Upon the première of "Songs of Our Days" in 1938, Prokofiev hoped that the success of the piece would "soften hard hearts". However, the cantata never received official approval during Prokofiev's lifetime. The cantata was forgotten until 1966, when it finally premiered, being conducted by Kirill Kondrashin. However, the piece suffered from censorship. Stalin had died in 1953, and had been publicly denounced. Through the de-stalinization of the piece, the two movements "The Pledge" and "Constitution" were completely removed. Still a third movement, the 9th, "Symphony", was heavily modified. Having removed the finale of the piece, Kondrashin finished the piece by reprising the second movement, "The Philosophers".

Prokofiev would never get to hear his piece. He died 13 years before the first performance.
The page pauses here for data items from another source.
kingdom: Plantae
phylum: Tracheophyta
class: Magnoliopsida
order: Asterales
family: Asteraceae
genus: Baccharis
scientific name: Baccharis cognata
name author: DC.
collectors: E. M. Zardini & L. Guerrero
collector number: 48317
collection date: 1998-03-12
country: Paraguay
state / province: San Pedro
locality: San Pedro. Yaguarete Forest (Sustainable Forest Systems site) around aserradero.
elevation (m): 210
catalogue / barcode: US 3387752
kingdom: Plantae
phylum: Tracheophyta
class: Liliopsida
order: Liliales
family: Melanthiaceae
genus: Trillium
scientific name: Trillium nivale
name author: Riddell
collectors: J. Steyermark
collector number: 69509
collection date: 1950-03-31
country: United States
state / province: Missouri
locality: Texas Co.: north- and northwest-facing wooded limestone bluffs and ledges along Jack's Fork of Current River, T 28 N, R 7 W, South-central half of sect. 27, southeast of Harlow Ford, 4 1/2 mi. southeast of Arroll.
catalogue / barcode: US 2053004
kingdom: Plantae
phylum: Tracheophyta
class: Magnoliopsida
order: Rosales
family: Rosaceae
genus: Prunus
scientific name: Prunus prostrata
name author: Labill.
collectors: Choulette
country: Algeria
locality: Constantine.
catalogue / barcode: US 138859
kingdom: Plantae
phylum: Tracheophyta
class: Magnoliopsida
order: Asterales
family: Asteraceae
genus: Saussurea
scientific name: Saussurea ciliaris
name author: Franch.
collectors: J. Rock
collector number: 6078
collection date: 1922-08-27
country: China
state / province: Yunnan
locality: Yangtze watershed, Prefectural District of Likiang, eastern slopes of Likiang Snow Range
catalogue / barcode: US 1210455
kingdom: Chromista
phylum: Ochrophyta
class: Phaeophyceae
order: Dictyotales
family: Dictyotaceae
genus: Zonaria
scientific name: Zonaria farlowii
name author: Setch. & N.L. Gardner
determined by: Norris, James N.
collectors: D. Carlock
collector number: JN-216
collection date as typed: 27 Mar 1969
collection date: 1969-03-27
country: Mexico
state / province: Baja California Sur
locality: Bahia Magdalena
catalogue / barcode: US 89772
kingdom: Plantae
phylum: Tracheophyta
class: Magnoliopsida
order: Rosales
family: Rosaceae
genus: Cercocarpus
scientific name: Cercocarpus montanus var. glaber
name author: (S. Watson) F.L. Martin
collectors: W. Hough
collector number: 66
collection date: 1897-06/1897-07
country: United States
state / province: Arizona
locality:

Previous examples of this type of Communist cantata include Shock Brigade of the World Proletariat (1931–32) by Alexander Krein and To the Proletariat and Agricultural Symphony (1923) by Alexander Kastalsky.

===Movements===

1. Introduction: "A spectre is haunting Europe, the spectre of Communism"
2. Philosophers
3. Interlude
4. Marching in Close Ranks
5. Interlude
6. Revolution
7. Victory
8. The Pledge
9. Symphony
10. The Constitution

The music's extravagant sound palette combines a full orchestra with typically Russian choral writing, folk instruments and the sounds of marching, gunfire and sirens.

==Instrumentation==

4 flutes, 4 oboes, 4 clarinets, 4 bassoons, 8 horns, 4 trumpets, 4 trombones, 2 tubas, Timpani, percussion, accordions, military band (saxhorns, extra trumpets, horns, tenor horns, euphonium, tubas and snare drum), alarm bells, cannon shot, sirens, eight-part chorus, speaker on megaphone (as the voice of Lenin), Maxim gun, harps, keyboards, strings.

==Popular culture==
The Cantata for the 20th Anniversary of the October Revolution movement "The philosophers" was used in the opening and closing titles of the film Red Heat. Also, the leitmotif of the seventh movement (Victory) was widely used by James Horner in his soundtrack of the film The Land Before Time.